Question 1: As a nation, we plan to spend some $445 billion on education this year. The 1980s were a time when tax rates fell while greed ran wild. So how much did spending on education go up during the decade?

The answer is 40 percent. Give yourself a bonus if you knew an even better answer, uttered last week by Education Secretary Lamar Alexander: "These figures remind us that money alone is not the answer to better schools."

Question 2: George Bush likes to call himself the "Education President." His claim to that title rests in large part from a summit meeting, held at the University of Virginia in 1989, at which leaders set six broad goals for the country. What role, if any, did Bill Clinton play at that summit?

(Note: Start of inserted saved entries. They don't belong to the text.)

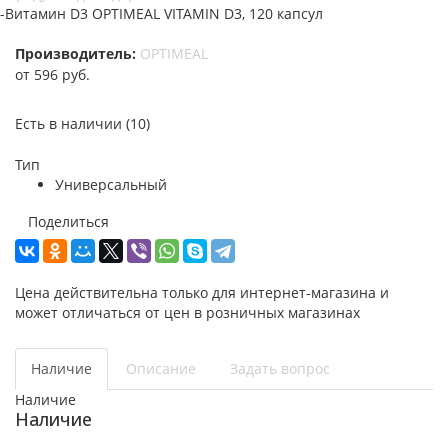
-
Витамин D3 OPTIMEAL VITAMIN D3, 120 капсул
Производитель:
OPTIMEAL
от
596 руб.
Есть в наличии
(10)
Тип
Универсальный
Поделиться
Цена действительна только для интернет-магазина и
может отличаться от цен в розничных магазинах
Наличие
Описание
Задать вопрос
Наличие
Наличие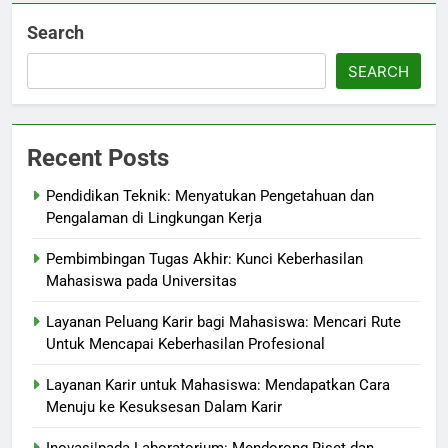
Search
SEARCH
Recent Posts
Pendidikan Teknik: Menyatukan Pengetahuan dan
Pengalaman di Lingkungan Kerja
Pembimbingan Tugas Akhir: Kunci Keberhasilan
Mahasiswa pada Universitas
Layanan Peluang Karir bagi Mahasiswa: Mencari Rute
Untuk Mencapai Keberhasilan Profesional
Layanan Karir untuk Mahasiswa: Mendapatkan Cara
Menuju ke Kesuksesan Dalam Karir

The answer is that Mr. Clinton strongly lobbied his fellow Democratic governors to get behind the Bush goals. (They ranged from insuring that "every child shall be ready for school" to making sure the U.S. ranked first in math and science by the next century.)

Give yourself a bonus if you knew that Governor Clinton spent much of last week bashing the Bush record on education. Nearly all of the charges he raised were crowded out of the news by the media din over the draft.

Question 3: Back in Arkansas, Mr. Clinton forced all public school teachers to take a standard test to see if they could cut it in the classroom. His move enraged the National Education Association (NEA), the world's largest teachers' union. So what stand has the NEA taken on Mr. Clinton's presidential bid?

The answer is that the NEA is going all-out to try to get Mr. Clinton elected. (Bush education chief Alexander says that's because the governor offers the NEA "the least amount of change for the largest amount of money.")

Give yourself a bonus if you know where the NEA stands on the bipartisan goals. Even insiders aren't sure. But NEA President Keith Geiger gave a hint last week when he said his 2.1 million members are "ho-hum" about them, "just like the American people are ho-hum about the goals."

Question 4: Both presidential candidates really like Head Start, a program the Democrats began in the 1960s to foster early childhood education. So how many would-be students who are now fully eligible to join in the program still lack access to a Head Start classroom?

The answer is 7 out of 10. Mr. Bush has called for putting another $600 million into Head Start. Mr. Clinton says he wants to see it fully funded, which would cost at least another $5 billion.

Give yourself a bonus if know where the money would come from.

Question 5: When it comes to education policy, what do Vice President Dan Quayle and his Democratic rival, Sen. Al Gore of Tennessee, have in common?

The answer is that both will have one of their children enrolled this fall at St. Albans School for Boys or National Cathedral, its companion girls' school. They rank as the top private schools in Washington.

Give yourself a bonus if you knew that the Rev. Jesse Jackson sent his boys to St. Albans, too.

Andrew J. Glass is chief of the Cox Newspapers Washington bureau.